* **TASK DIRECTIONS**
All of the entries must be output exactly as they are.
========
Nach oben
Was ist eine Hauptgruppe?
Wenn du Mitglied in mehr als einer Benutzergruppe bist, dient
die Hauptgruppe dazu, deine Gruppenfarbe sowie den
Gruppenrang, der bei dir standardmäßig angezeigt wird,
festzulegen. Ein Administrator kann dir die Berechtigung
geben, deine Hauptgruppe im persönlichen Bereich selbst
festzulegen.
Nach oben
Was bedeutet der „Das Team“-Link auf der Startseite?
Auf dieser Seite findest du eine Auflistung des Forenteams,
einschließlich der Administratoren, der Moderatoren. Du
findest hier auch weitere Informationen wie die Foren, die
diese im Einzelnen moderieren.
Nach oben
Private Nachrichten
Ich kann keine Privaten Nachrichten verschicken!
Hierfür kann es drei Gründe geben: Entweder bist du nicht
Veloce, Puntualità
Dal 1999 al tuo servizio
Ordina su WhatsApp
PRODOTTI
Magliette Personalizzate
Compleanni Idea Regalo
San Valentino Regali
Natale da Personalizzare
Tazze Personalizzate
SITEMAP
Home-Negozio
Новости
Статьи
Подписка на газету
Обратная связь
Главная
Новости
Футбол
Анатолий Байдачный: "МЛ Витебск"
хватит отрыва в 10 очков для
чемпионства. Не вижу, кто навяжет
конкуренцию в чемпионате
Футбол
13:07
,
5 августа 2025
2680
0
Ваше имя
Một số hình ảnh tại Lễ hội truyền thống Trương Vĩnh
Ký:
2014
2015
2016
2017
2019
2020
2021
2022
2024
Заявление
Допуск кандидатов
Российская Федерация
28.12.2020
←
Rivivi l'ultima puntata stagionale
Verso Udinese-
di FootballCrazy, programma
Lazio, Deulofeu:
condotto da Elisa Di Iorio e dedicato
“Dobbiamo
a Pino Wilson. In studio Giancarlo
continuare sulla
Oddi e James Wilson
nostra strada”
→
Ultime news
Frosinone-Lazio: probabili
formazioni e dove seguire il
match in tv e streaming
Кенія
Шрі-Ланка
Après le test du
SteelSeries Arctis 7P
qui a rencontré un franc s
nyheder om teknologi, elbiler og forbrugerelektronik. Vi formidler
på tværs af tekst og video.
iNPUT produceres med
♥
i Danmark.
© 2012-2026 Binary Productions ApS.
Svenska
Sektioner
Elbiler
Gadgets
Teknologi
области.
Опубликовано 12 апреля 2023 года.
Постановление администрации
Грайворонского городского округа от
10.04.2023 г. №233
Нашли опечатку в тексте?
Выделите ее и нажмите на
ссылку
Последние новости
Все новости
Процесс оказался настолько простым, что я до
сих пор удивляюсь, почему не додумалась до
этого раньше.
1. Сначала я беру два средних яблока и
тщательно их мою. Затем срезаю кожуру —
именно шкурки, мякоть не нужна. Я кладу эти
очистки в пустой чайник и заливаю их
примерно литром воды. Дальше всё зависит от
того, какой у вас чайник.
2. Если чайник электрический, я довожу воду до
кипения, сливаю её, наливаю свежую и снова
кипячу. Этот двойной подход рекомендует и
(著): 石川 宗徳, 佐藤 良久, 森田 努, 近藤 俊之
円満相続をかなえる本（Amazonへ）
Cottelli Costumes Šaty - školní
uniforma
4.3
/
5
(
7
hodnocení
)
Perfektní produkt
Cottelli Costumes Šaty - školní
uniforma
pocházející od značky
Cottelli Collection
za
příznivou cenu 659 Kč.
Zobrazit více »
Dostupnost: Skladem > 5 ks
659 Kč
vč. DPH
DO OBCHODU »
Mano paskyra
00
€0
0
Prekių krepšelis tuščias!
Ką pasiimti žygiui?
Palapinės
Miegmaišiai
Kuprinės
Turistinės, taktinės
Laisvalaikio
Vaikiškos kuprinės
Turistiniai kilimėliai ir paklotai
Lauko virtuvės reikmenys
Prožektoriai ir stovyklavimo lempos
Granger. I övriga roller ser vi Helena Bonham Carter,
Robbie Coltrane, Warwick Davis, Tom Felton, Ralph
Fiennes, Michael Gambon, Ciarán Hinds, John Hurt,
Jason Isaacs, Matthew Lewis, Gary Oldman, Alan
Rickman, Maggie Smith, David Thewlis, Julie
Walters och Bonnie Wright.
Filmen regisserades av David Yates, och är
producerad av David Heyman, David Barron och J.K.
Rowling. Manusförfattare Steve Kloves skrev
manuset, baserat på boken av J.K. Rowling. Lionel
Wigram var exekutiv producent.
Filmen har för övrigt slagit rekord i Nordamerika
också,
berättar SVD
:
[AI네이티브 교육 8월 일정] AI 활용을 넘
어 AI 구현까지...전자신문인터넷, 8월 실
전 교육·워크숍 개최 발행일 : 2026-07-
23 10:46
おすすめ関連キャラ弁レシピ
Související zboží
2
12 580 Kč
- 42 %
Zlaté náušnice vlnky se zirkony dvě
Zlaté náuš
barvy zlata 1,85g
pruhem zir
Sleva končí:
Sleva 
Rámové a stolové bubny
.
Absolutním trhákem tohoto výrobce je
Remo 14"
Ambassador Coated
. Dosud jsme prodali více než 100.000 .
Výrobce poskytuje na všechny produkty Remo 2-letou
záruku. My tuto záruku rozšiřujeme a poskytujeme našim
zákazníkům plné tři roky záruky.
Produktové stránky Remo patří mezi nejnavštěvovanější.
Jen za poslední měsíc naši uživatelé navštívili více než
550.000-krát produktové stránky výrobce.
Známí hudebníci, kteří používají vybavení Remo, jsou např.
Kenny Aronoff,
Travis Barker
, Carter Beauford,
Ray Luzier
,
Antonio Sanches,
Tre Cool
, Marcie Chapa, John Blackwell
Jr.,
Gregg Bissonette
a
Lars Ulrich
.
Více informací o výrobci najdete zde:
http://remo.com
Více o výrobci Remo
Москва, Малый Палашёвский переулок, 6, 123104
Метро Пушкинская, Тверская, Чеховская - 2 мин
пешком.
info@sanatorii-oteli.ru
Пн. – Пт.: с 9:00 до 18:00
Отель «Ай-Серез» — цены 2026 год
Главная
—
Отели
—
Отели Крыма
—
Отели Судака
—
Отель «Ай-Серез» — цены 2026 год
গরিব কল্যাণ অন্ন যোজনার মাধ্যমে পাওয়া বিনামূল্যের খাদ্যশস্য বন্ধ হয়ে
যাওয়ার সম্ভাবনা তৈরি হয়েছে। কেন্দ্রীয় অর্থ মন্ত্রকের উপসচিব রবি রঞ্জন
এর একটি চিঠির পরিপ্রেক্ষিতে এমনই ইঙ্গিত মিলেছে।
========
* **WRITTEN ANSWER**
Nach oben
Was ist eine Hauptgruppe?
Wenn du Mitglied in mehr als einer Benutzergruppe bist, dient
die Hauptgruppe dazu, deine Gruppenfarbe sowie den
Gruppenrang, der bei dir standardmäßig angezeigt wird,
festzulegen. Ein Administrator kann dir die Berechtigung
geben, deine Hauptgruppe im persönlichen Bereich selbst
festzulegen.
Nach oben
Was bedeutet der „Das Team“-Link auf der Startseite?
Auf dieser Seite findest du eine Auflistung des Forenteams,
einschließlich der Administratoren, der Moderatoren. Du
findest hier auch weitere Informationen wie die Foren, die
diese im Einzelnen moderieren.
Nach oben
Private Nachrichten
Ich kann keine Privaten Nachrichten verschicken!
Hierfür kann es drei Gründe geben: Entweder bist du nicht
Veloce, Puntualità
Dal 1999 al tuo servizio
Ordina su WhatsApp
PRODOTTI
Magliette Personalizzate
Compleanni Idea Regalo
San Valentino Regali
Natale da Personalizzare
Tazze Personalizzate
SITEMAP
Home-Negozio
Новости
Статьи
Подписка на газету
Обратная связь
Главная
Новости
Футбол
Анатолий Байдачный: "МЛ Витебск"
хватит отрыва в 10 очков для
чемпионства. Не вижу, кто навяжет
конкуренцию в чемпионате
Футбол
13:07
,
5 августа 2025
2680
0
Ваше имя
Một số hình ảnh tại Lễ hội truyền thống Trương Vĩnh
Ký:
2014
2015
2016
2017
2019
2020
2021
2022
2024
Заявление
Допуск кандидатов
Российская Федерация
28.12.2020
←
Rivivi l'ultima puntata stagionale
Verso Udinese-
di FootballCrazy, programma
Lazio, Deulofeu:
condotto da Elisa Di Iorio e dedicato
“Dobbiamo
a Pino Wilson. In studio Giancarlo
continuare sulla
Oddi e James Wilson
nostra strada”
→
Ultime news
Frosinone-Lazio: probabili
formazioni e dove seguire il
match in tv e streaming
Кенія
Шрі-Ланка
Après le test du
SteelSeries Arctis 7P
qui a rencontré un franc s
nyheder om teknologi, elbiler og forbrugerelektronik. Vi formidler
på tværs af tekst og video.
iNPUT produceres med
♥
i Danmark.
© 2012-2026 Binary Productions ApS.
Svenska
Sektioner
Elbiler
Gadgets
Teknologi
области.
Опубликовано 12 апреля 2023 года.
Постановление администрации
Грайворонского городского округа от
10.04.2023 г. №233
Нашли опечатку в тексте?
Выделите ее и нажмите на
ссылку
Последние новости
Все новости
Процесс оказался настолько простым, что я до
сих пор удивляюсь, почему не додумалась до
этого раньше.
1. Сначала я беру два средних яблока и
тщательно их мою. Затем срезаю кожуру —
именно шкурки, мякоть не нужна. Я кладу эти
очистки в пустой чайник и заливаю их
примерно литром воды. Дальше всё зависит от
того, какой у вас чайник.
2. Если чайник электрический, я довожу воду до
кипения, сливаю её, наливаю свежую и снова
кипячу. Этот двойной подход рекомендует и
(著): 石川 宗徳, 佐藤 良久, 森田 努, 近藤 俊之
円満相続をかなえる本（Amazonへ）
Cottelli Costumes Šaty - školní
uniforma
4.3
/
5
(
7
hodnocení
)
Perfektní produkt
Cottelli Costumes Šaty - školní
uniforma
pocházející od značky
Cottelli Collection
za
příznivou cenu 659 Kč.
Zobrazit více »
Dostupnost: Skladem > 5 ks
659 Kč
vč. DPH
DO OBCHODU »
Mano paskyra
00
€0
0
Prekių krepšelis tuščias!
Ką pasiimti žygiui?
Palapinės
Miegmaišiai
Kuprinės
Turistinės, taktinės
Laisvalaikio
Vaikiškos kuprinės
Turistiniai kilimėliai ir paklotai
Lauko virtuvės reikmenys
Prožektoriai ir stovyklavimo lempos
Granger. I övriga roller ser vi Helena Bonham Carter,
Robbie Coltrane, Warwick Davis, Tom Felton, Ralph
Fiennes, Michael Gambon, Ciarán Hinds, John Hurt,
Jason Isaacs, Matthew Lewis, Gary Oldman, Alan
Rickman, Maggie Smith, David Thewlis, Julie
Walters och Bonnie Wright.
Filmen regisserades av David Yates, och är
producerad av David Heyman, David Barron och J.K.
Rowling. Manusförfattare Steve Kloves skrev
manuset, baserat på boken av J.K. Rowling. Lionel
Wigram var exekutiv producent.
Filmen har för övrigt slagit rekord i Nordamerika
också,
berättar SVD
:
[AI네이티브 교육 8월 일정] AI 활용을 넘
어 AI 구현까지...전자신문인터넷, 8월 실
전 교육·워크숍 개최 발행일 : 2026-07-
23 10:46
おすすめ関連キャラ弁レシピ
Související zboží
2
12 580 Kč
- 42 %
Zlaté náušnice vlnky se zirkony dvě
Zlaté náuš
barvy zlata 1,85g
pruhem zir
Sleva končí:
Sleva 
Rámové a stolové bubny
.
Absolutním trhákem tohoto výrobce je
Remo 14"
Ambassador Coated
. Dosud jsme prodali více než 100.000 .
Výrobce poskytuje na všechny produkty Remo 2-letou
záruku. My tuto záruku rozšiřujeme a poskytujeme našim
zákazníkům plné tři roky záruky.
Produktové stránky Remo patří mezi nejnavštěvovanější.
Jen za poslední měsíc naši uživatelé navštívili více než
550.000-krát produktové stránky výrobce.
Známí hudebníci, kteří používají vybavení Remo, jsou např.
Kenny Aronoff,
Travis Barker
, Carter Beauford,
Ray Luzier
,
Antonio Sanches,
Tre Cool
, Marcie Chapa, John Blackwell
Jr.,
Gregg Bissonette
a
Lars Ulrich
.
Více informací o výrobci najdete zde:
http://remo.com
Více o výrobci Remo
Москва, Малый Палашёвский переулок, 6, 123104
Метро Пушкинская, Тверская, Чеховская - 2 мин
пешком.
info@sanatorii-oteli.ru
Пн. – Пт.: с 9:00 до 18:00
Отель «Ай-Серез» — цены 2026 год
Главная
—
Отели
—
Отели Крыма
—
Отели Судака
—
Отель «Ай-Серез» — цены 2026 год
গরিব কল্যাণ অন্ন যোজনার মাধ্যমে পাওয়া বিনামূল্যের খাদ্যশস্য বন্ধ হয়ে
যাওয়ার সম্ভাবনা তৈরি হয়েছে। কেন্দ্রীয় অর্থ মন্ত্রকের উপসচিব রবি রঞ্জন
এর একটি চিঠির পরিপ্রেক্ষিতে এমনই ইঙ্গিত মিলেছে।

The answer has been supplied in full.